The biggest news about the way these women caucused in Iowa is that they voted not on gender, but consistent with the issues that matter to them the most: They were the first voting bloc to place ending the war in Iraq at the top of their agenda. So they voted overwhelmingly democratic and against the war. They didn't play the role that any movie script would have written for them: they voted for Barack Obama because they believe him to be the stronger anti-war candidate. The New Hampshire primary might have gone the same way as Iowa -- except for that rare unscripted and spontaneous moment we all witnessed -- when Hillary Clinton broke the fourth wall. It revealed something voters seemed to be yearning for; it may have been Senator Clinton's moment of poetry that drew more democratic voters -- maybe even specifically women voters -- to her.

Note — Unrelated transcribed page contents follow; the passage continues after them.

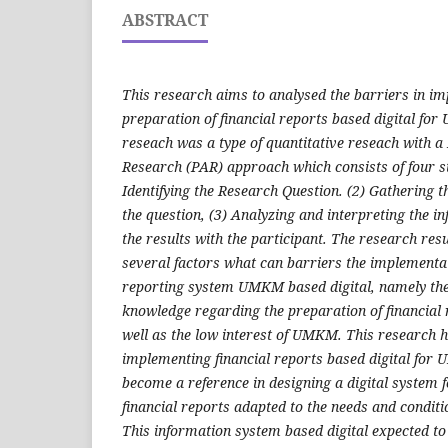
ABSTRACT
This research aims to analysed the barriers in i
preparation of financial reports based digital fo
reseach was a type of quantitative reseach with a
Research (PAR) approach which consists of four 
Identifying the Research Question
. (2)
Gathering t
the question
, (3)
Analyzing and interpreting the i
the results with the participant
.
The research resu
several factors what can barriers the implementat
reporting system UMKM based digital, namely the 
knowledge regarding the preparation of financial 
well as the low interest of UMKM. This research hi
implementing financial reports based digital for
become a reference in designing a digital syste
financial reports adapted to the needs and conditi
This information system based digital expected t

Change goes hand-in-hand with the symbols of it. And this election may be as much about a kind of generational transfer of power as it is about gender and race. It's really interesting to me that almost no one has yet mentioned that Senator Clinton's victory in New Hampshire was the first time in our history that a woman won a presidential primary. Maybe that's a good thing; that the discussion of the need for change is beyond these outward signals and hovering over trying to find that deeper definition. Only one thing seems certain right now. Just as there are new and old leaders in the field of candidates, there are equally powerful signals of old and new leadership taking shape in the electorate. There is another historical first, the power of which cannot be minimized or ignored: There are as many single, divorced, widowed and unmarried women in this country as there are married ones. They account for 26% of eligible voters nationally and they are finding their voices too.